34 As to ground 1, the question is whether it was open to the Authority to conclude that there were "exceptional circumstances" within the meaning of s 473DD(a) of the Act justifying its consideration of an updated country information report prepared by the Department of Foreign Affairs and Trade (DFAT).
35 The delegate had relied on the 2015 DFAT report in addressing the claims made by the applicant which included that he feared harm on his return to Sri Lanka because of, amongst other things, his being a Tamil and having an imputed association with the LTTE. For example, the delegate stated (having regard to various items of country information including the 2015 DFAT report):
The applicant claims that he will be targeted for being a Tamil. Country information indicates a marked improvement in the economic and security situation for Tamils in Sri Lanka, including in former LTTE-controlled areas. DFAT advised in December 2015 on the greatly improved security situation in the north, the removal of most check points and the decrease in monitoring and harassment of Tamils since the election of President Sirisena in January 2015. DFAT also notes that some Tamil landowners have had their land returned by the military and the appointment of civilian governors in the north and east.
…
There have been occasional reports of Sri Lankan civilians, including Tamils, but also non-Tamil, being abducted by security forces. There are also reports of continued human rights violations in Sri Lanka, including the use of torture against suspects, and the ability of the security forces to act with impunity. However, an analysis of reports over the last few years from a range of sources, including the UNHCR, the United Kingdom Border Agency, the United States Department of State, the Norwegian Country of Origin Information Centre (Land info), and Australian DFAT does not support a conclusion that Tamils, including young Tamil men from former LTTE-controlled areas, are being systematically targeted and subjected to serious harm amounting to persecution because of their race and/or area of origin. [Footnotes omitted]
36 The Authority, once the matter had been referred to it for fast track review, obtained the 2017 DFAT report under s 473DC, noting that it was "DFAT's most recent assessment of the situation in Sri Lanka and had been prepared specifically for the purpose of protection status determination": A[3]. The 2017 DFAT report was clearly considered directly relevant to the applicant's claims.

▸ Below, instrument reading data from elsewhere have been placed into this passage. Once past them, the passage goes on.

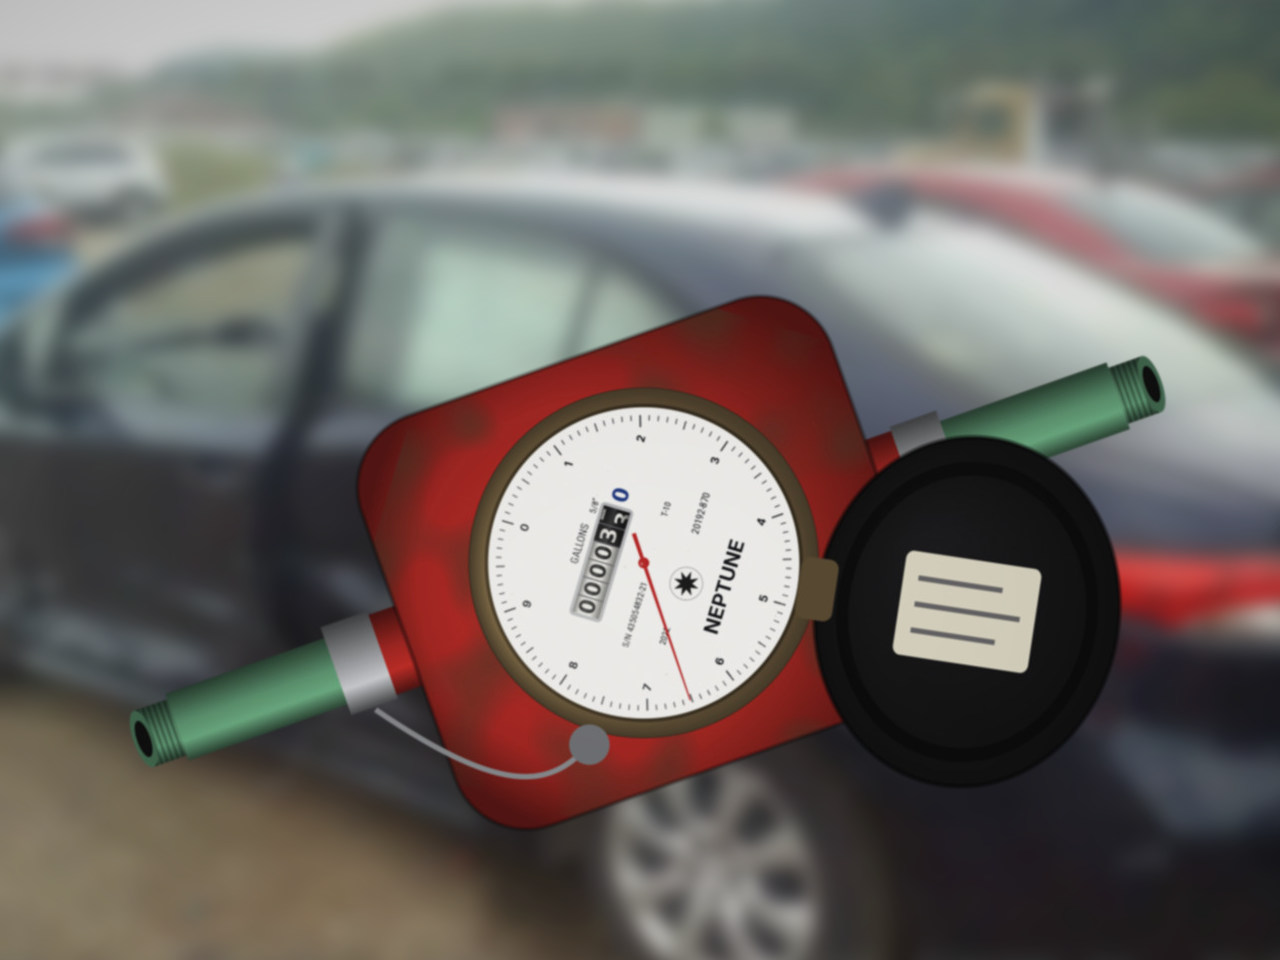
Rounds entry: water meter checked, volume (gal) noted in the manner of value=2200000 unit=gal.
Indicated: value=326.5 unit=gal
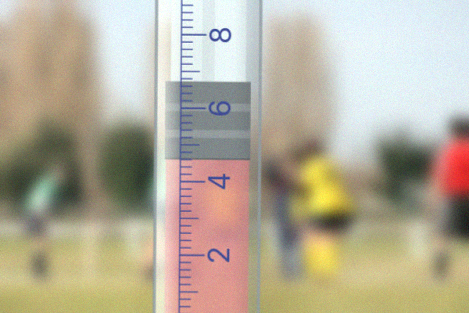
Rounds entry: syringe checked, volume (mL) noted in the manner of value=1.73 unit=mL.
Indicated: value=4.6 unit=mL
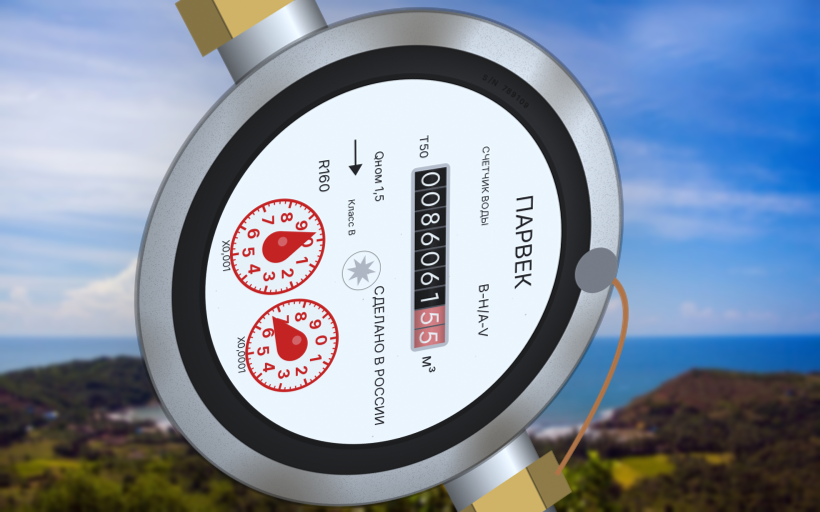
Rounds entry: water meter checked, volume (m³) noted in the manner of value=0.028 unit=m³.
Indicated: value=86061.5496 unit=m³
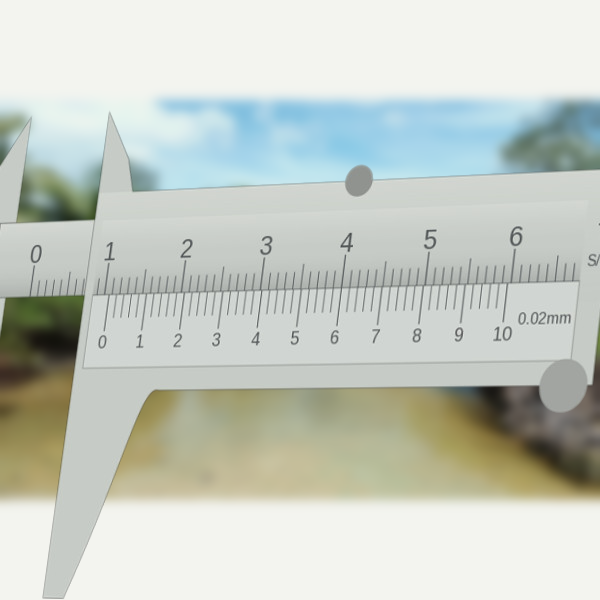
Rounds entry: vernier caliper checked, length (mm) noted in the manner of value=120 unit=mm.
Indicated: value=10.6 unit=mm
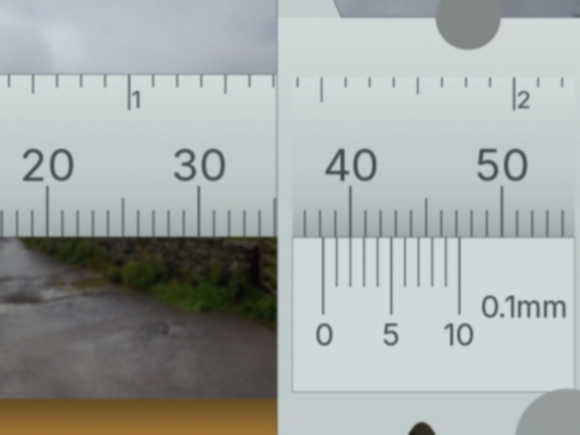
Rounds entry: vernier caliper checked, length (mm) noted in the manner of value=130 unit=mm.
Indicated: value=38.2 unit=mm
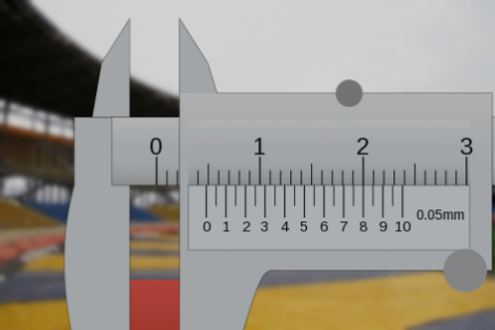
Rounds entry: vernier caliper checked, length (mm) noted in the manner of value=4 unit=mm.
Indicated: value=4.8 unit=mm
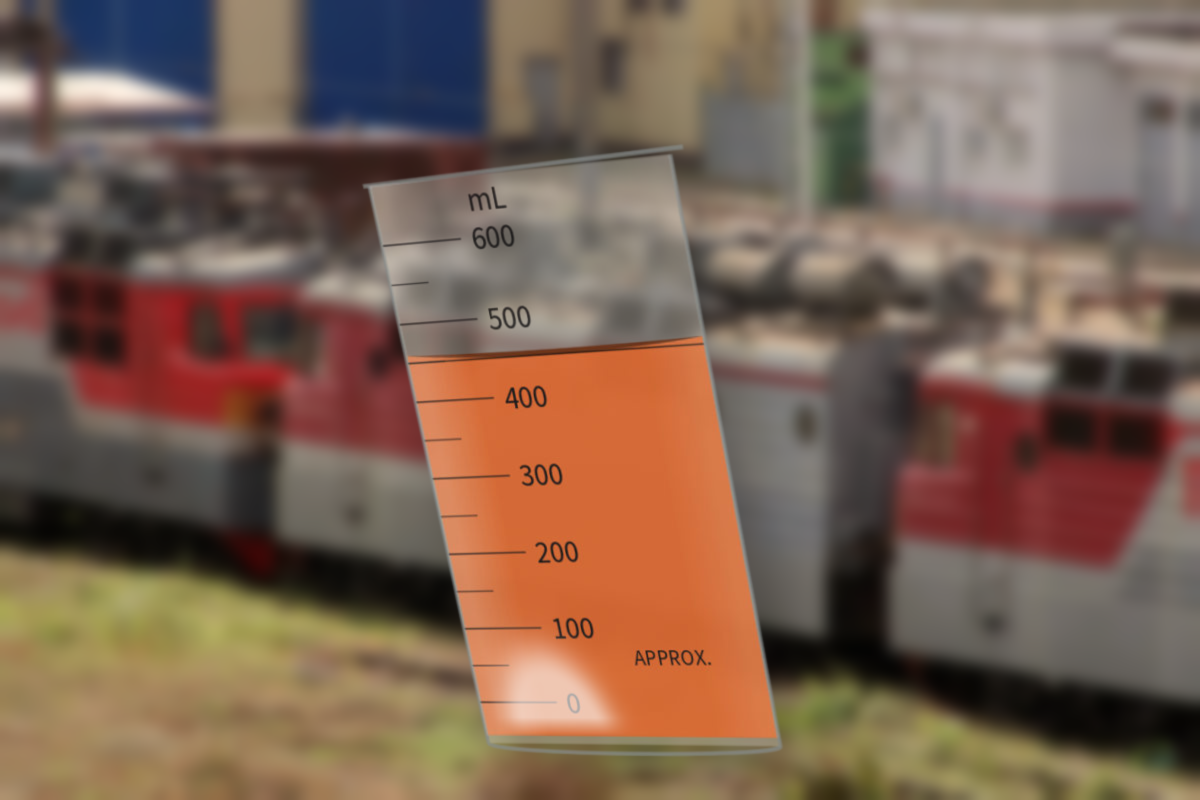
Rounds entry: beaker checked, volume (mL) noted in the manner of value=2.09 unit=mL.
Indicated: value=450 unit=mL
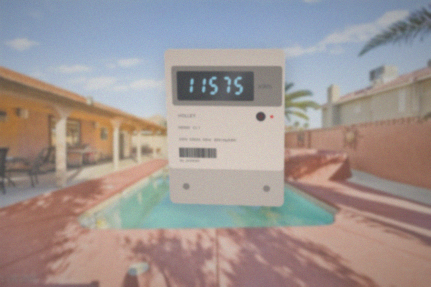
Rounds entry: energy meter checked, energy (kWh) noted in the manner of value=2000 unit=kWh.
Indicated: value=11575 unit=kWh
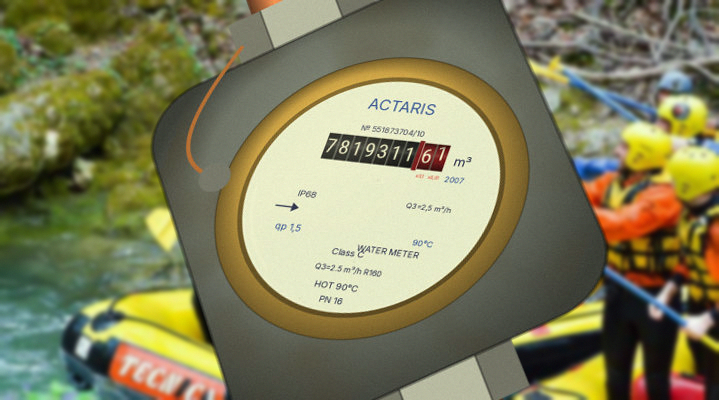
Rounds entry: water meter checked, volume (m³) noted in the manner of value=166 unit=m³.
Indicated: value=7819311.61 unit=m³
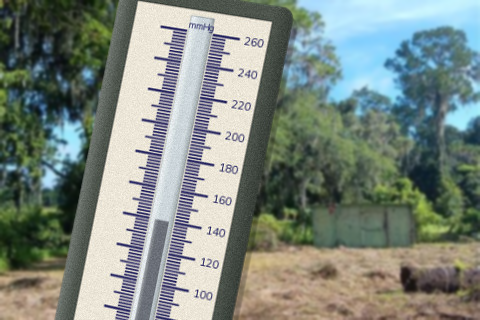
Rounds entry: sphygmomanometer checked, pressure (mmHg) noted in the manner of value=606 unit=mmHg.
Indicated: value=140 unit=mmHg
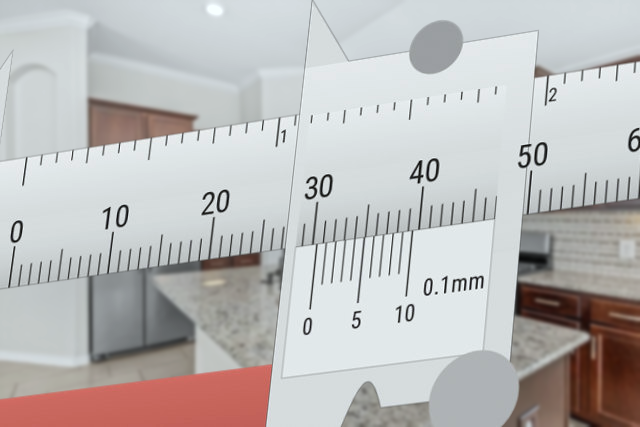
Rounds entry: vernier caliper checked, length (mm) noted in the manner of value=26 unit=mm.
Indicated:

37 In circumstances where the delegate had relied upon a DFAT report prepared in 2015 and an updated report had become available in 2017, it was open to the Authority to reach the conclusion it did: ERN17 v Minister for Immigration and Border Protection [2018] FCA 1672 at [9(2)]; BDF17 v Minister for Immigration and Border Protection [2018] FCCA 2095 at [91]. The circumstances were sufficiently out of the ordinary to warrant the description "exceptional circumstances" - see: Plaintiff M174/2016 v Minister for Immigration and Border Protection (2018) 92 ALJR 481 at [30]; AQU17 v Minister for Immigration and Border Protection [2018] FCAFC 111 at [13]-[14]. The Authority did not err in its interpretation of s 473DD(a).
38 As to ground 2, it is implicit in the Authority's reasons, including its reliance on the 2017 DFAT report, and it is to be inferred from its conduct in getting the 2017 DFAT report, that the Authority considered the report to be relevant - see: s 473DC(1)(b). It did not need to make an express statement to that effect in its written statement of decision under s 473EA of the Act.